For Milk Bar, new openings presented more opportunities to expand offerings from sweet to savory items. When Tosi and her team spent time in Los Angeles, they fell in love with Langer’s Deli, an institution known for its pastrami sandwiches. Now Langer’s pastrami fills one of the “bombs” along with Russian dressing and sauerkraut in a bagel-dough bun. Sometimes a new city presents inspiration more than actual ingredients, like with the elote cornbread or Pineapple Fo’ Sho Whip soft serve (if you’ve ever been to Disneyland, it’s like Dole Whip only better).

“The pastrami bomb offers a twinge of New York in L.A. That kind of tinkering to figure out the right blend is part of our R&D brainstorm,” said Lee. “It’s important to find brand partners that share our spirit and the value we place on quality. And it’s a fun process, to reach out to friends, explore a new neighborhood, a win-win all around.”

Rosati says they do the same with each new city, both in the U.S. and globally: Get to know the neighborhoods, meet other purveyors and chefs, find what makes the city tick. But there have been a few lessons along the way. In 2010, when the first Shake Shack to open outside of New York City debuted in Miami, the culinary team found some things should be left to the locals, i.e. Cubano sandwiches.

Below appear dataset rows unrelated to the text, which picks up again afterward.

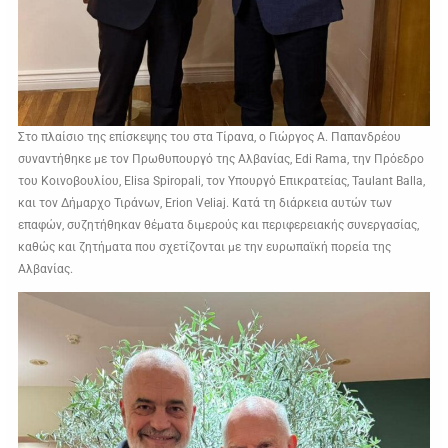
Στο πλαίσιο της επίσκεψης του στα Τίρανα, ο Γιώργος Α. Παπανδρέου
συναντήθηκε με τον Πρωθυπουργό της Αλβανίας, Edi Rama, την Πρόεδρο
του Κοινοβουλίου, Elisa Spiropali, τον Υπουργό Επικρατείας, Taulant Balla,
και τον Δήμαρχο Τιράνων, Erion Veliaj. Κατά τη διάρκεια αυτών των
επαφών, συζητήθηκαν θέματα διμερούς και περιφερειακής συνεργασίας,
καθώς και ζητήματα που σχετίζονται με την ευρωπαϊκή πορεία της
Αλβανίας.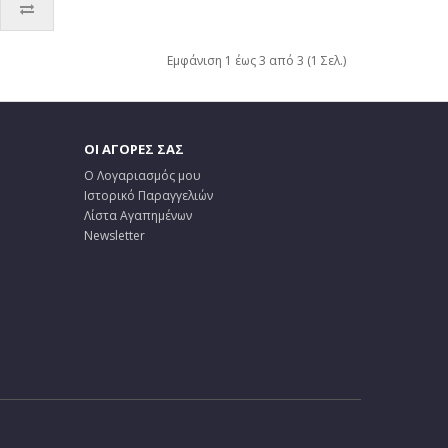
Εμφάνιση 1 έως 3 από 3 (1 Σελ.)
ΟΙ ΑΓΟΡΕΣ ΣΑΣ
Ο Λογαριασμός μου
Ιστορικό Παραγγελιών
Λίστα Αγαπημένων
Newsletter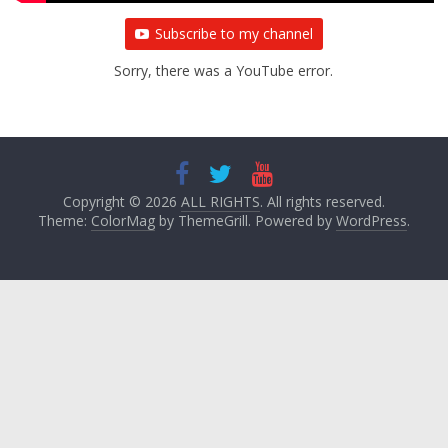
Subscribe to my channel
Sorry, there was a YouTube error.
Copyright © 2026
ALL RIGHTS
. All rights reserved.
Theme:
ColorMag
by ThemeGrill. Powered by
WordPress
.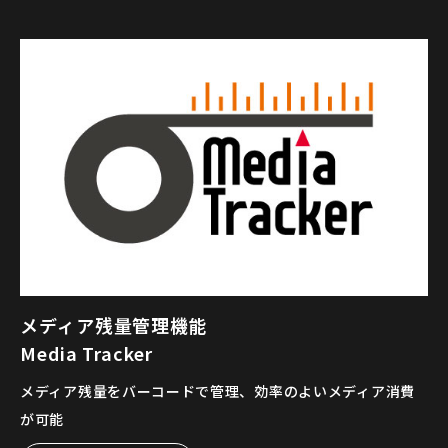
メディア残量管理機能
Media Tracker
メディア残量をバーコードで管理、効率のよいメディア消費
が可能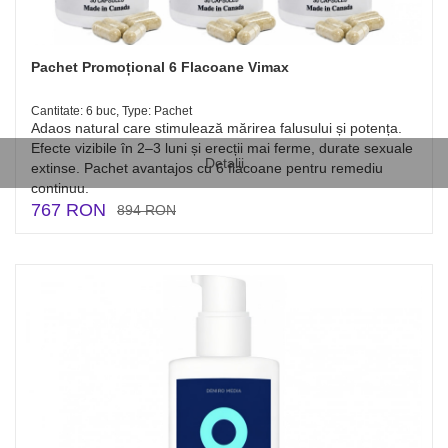
Pachet Promoțional 6 Flacoane Vimax
Cantitate: 6 buc, Type: Pachet
Adaos natural care stimulează mărirea falusului și potența.
Efecte vizibile în 2–3 luni și erecții mai ferme, durate sexuale
Detalii
extinse. Pachet avantajos cu 6 flacoane pentru remediu
continuu.
767 RON
894 RON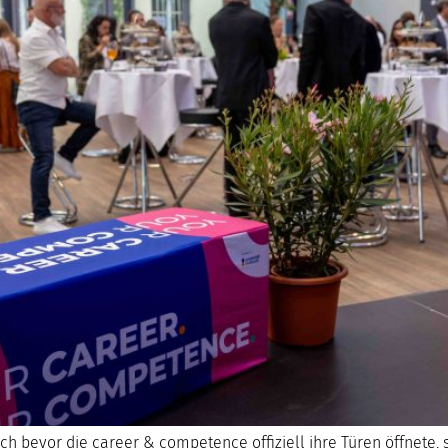
ch bevor die career & competence offiziell ihre Türen öffnete, s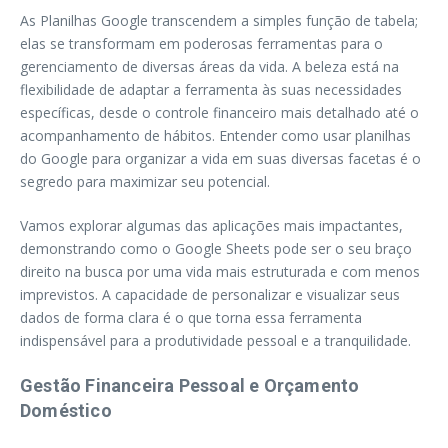
As Planilhas Google transcendem a simples função de tabela;
elas se transformam em poderosas ferramentas para o
gerenciamento de diversas áreas da vida. A beleza está na
flexibilidade de adaptar a ferramenta às suas necessidades
específicas, desde o controle financeiro mais detalhado até o
acompanhamento de hábitos. Entender como usar planilhas
do Google para organizar a vida em suas diversas facetas é o
segredo para maximizar seu potencial.
Vamos explorar algumas das aplicações mais impactantes,
demonstrando como o Google Sheets pode ser o seu braço
direito na busca por uma vida mais estruturada e com menos
imprevistos. A capacidade de personalizar e visualizar seus
dados de forma clara é o que torna essa ferramenta
indispensável para a produtividade pessoal e a tranquilidade.
Gestão Financeira Pessoal e Orçamento
Doméstico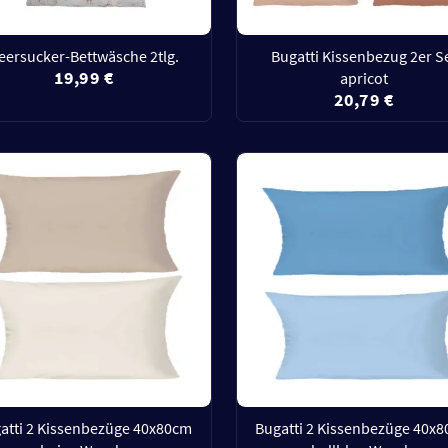
eersucker-Bettwäsche 2tlg.
Bugatti Kissenbezug 2er S
19,99 €
apricot
20,79 €
atti 2 Kissenbezüge 40x80cm
Bugatti 2 Kissenbezüge 40x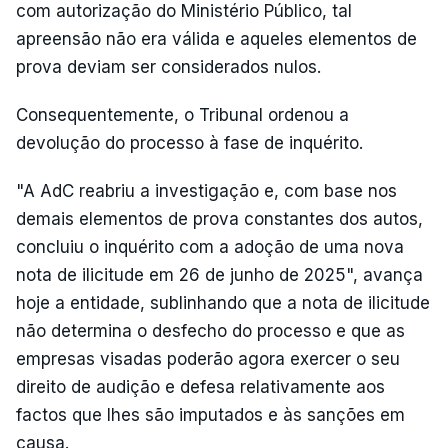
com autorização do Ministério Público, tal
apreensão não era válida e aqueles elementos de
prova deviam ser considerados nulos.
Consequentemente, o Tribunal ordenou a
devolução do processo à fase de inquérito.
"A AdC reabriu a investigação e, com base nos
demais elementos de prova constantes dos autos,
concluiu o inquérito com a adoção de uma nova
nota de ilicitude em 26 de junho de 2025", avança
hoje a entidade, sublinhando que a nota de ilicitude
não determina o desfecho do processo e que as
empresas visadas poderão agora exercer o seu
direito de audição e defesa relativamente aos
factos que lhes são imputados e às sanções em
causa.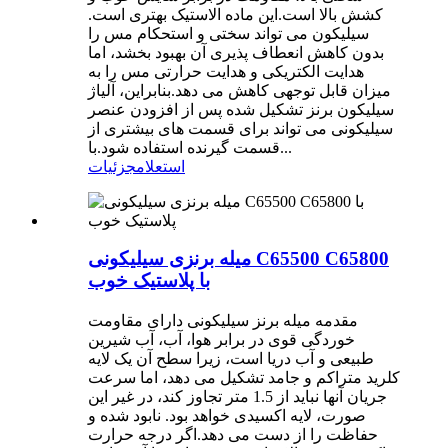
کشش بالا است.این ماده الاستیک بهتری است.
سیلیکون می تواند سختی و استحکام مس را
بدون کاهش انعطاف پذیری آن بهبود بخشد، اما
هدایت الکتریکی و هدایت حرارتی مس را به
میزان قابل توجهی کاهش می دهد.بنابراین، آلیاژ
سیلیکون برنز تشکیل شده پس از افزودن عنصر
سیلیکونی می تواند برای قسمت های بیشتری از
قسمت گیرنده استفاده شود.با...
استعلام
جزئیات
میله برنزی سیلیکونی C65500 C65800
با پلاستیک خوب
مقدمه میله برنز سیلیکونی دارای مقاومت
خوردگی قوی در برابر هوا، آب، آب شیرین
طبیعی و آب دریا است، زیرا سطح آن یک لایه
کلرید متراکم و جامد تشکیل می دهد، اما سرعت
جریان آنها نباید از 1.5 متر تجاوز کند، در غیر این
صورت، لایه اکسیدی خواهد بود. نابود شده و
حفاظت را از دست می دهد.اگر درجه حرارت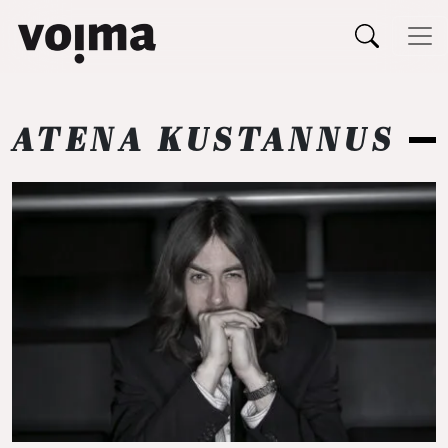
Päävalikko
Siirry sisältöön
ATENA KUSTANNUS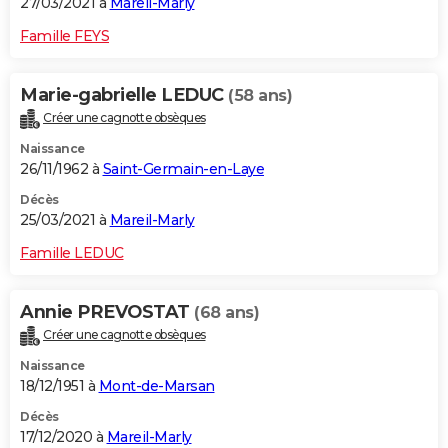
27/03/2021 à
Mareil-Marly
Famille FEYS
Marie-gabrielle LEDUC
(58 ans)
Créer une cagnotte obsèques
Naissance
26/11/1962 à
Saint-Germain-en-Laye
Décès
25/03/2021 à
Mareil-Marly
Famille LEDUC
Annie PREVOSTAT
(68 ans)
Créer une cagnotte obsèques
Naissance
18/12/1951 à
Mont-de-Marsan
Décès
17/12/2020 à
Mareil-Marly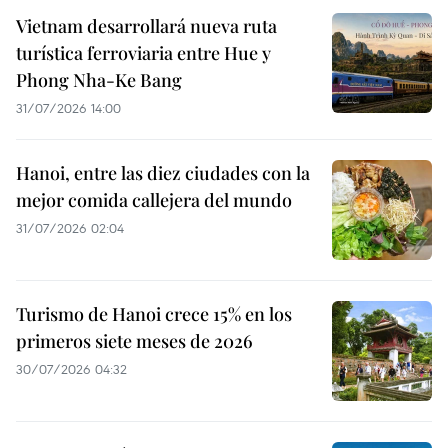
Vietnam desarrollará nueva ruta
turística ferroviaria entre Hue y
Phong Nha-Ke Bang
31/07/2026 14:00
Hanoi, entre las diez ciudades con la
mejor comida callejera del mundo
31/07/2026 02:04
Turismo de Hanoi crece 15% en los
primeros siete meses de 2026
30/07/2026 04:32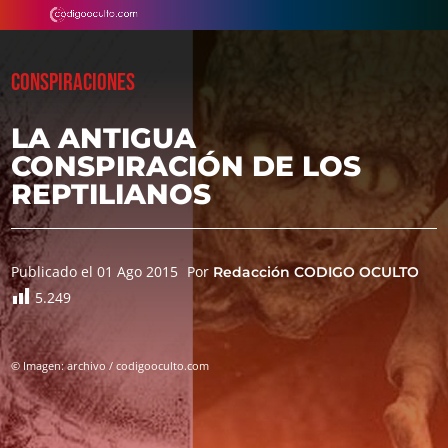
CONSPIRACIONES
LA ANTIGUA
CONSPIRACIÓN DE LOS
REPTILIANOS
Publicado el 01 Ago 2015
Por
Redacción CODIGO OCULTO
5.249
© Imagen: archivo / codigooculto.com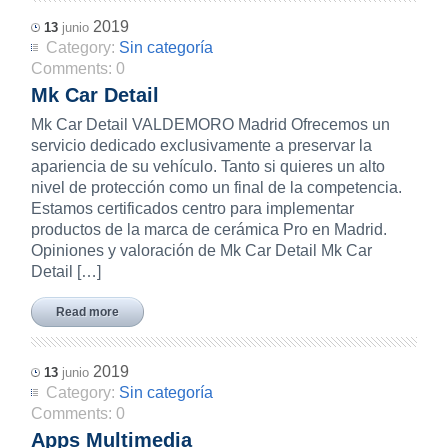
2019
13
junio
Category:
Sin categoría
Comments:
0
Mk Car Detail
Mk Car Detail VALDEMORO Madrid Ofrecemos un
servicio dedicado exclusivamente a preservar la
apariencia de su vehículo. Tanto si quieres un alto
nivel de protección como un final de la competencia.
Estamos certificados centro para implementar
productos de la marca de cerámica Pro en Madrid.
Opiniones y valoración de Mk Car Detail Mk Car
Detail […]
Read more
2019
13
junio
Category:
Sin categoría
Comments:
0
Apps Multimedia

“People still want us to be Shake Shake: fries, burgers, hot dogs. So when it comes to localizing our core items, we want to find gems that make our menus that much more special,” said Rosati. “We know what works in our wheelhouse and where we can push the limits.”

Going Beyond Cookie-Cutter Aesthetic

“Having a genuine love of a city is what informs how we think about design for a new store,” said Milk Bar’s Lee. “We want to take those elements and bring them to life. No point in taking an exact replica of New York and plopping it down in L.A. or Boston.”

The Los Angeles flagship has more windows than at any other Milk Bar location — better to enjoy the city’s natural light and glow. From the living garden wall to the benches and Instagrammable pink birthday cake wall outside, the whole place is more relaxed and welcoming, but still playful.

Seattle’s Shake Shack took over a historic standalone building in the Denny Triangle neighborhood, smack-dab in Amazon land. While the core design elements are Shake Shack — modern-chic aesthetic, refurbished bowling alley wood tables, booths booths made with lumber certified by the Forest Stewardship Council — VP of development Andrew McCaughan said in order to reflect Seattle, they added a mural, an abstract depiction of mountains and the topography of the city, painted by local artist Jesse Brown. For the forthcoming Harlem location, they commissioned Creative Art Works youth program to create a mural for outside of the building.

“We never wanted that original Shack to feel like it interrupted the park,” said McCaughan. “It needed to feel organic. Even the shape of the shack, with the ivy on the roof, was meant to reflect the park around it. We try to carry out that philosophy in every new market. I want someone who grows up there to think that’s the only one, and then over time they might find out it’s a part of something bigger.”

For Lee, it’s about creating something special, and offering exclusives is the cornerstone of that strategy. “Retail is such a rapidly changing landscape, and a lot of consumers want things delivered for convenience,” she adds. “So when they put energy into actually going out somewhere, we want to give them something worth the experience, especially at these flagships.”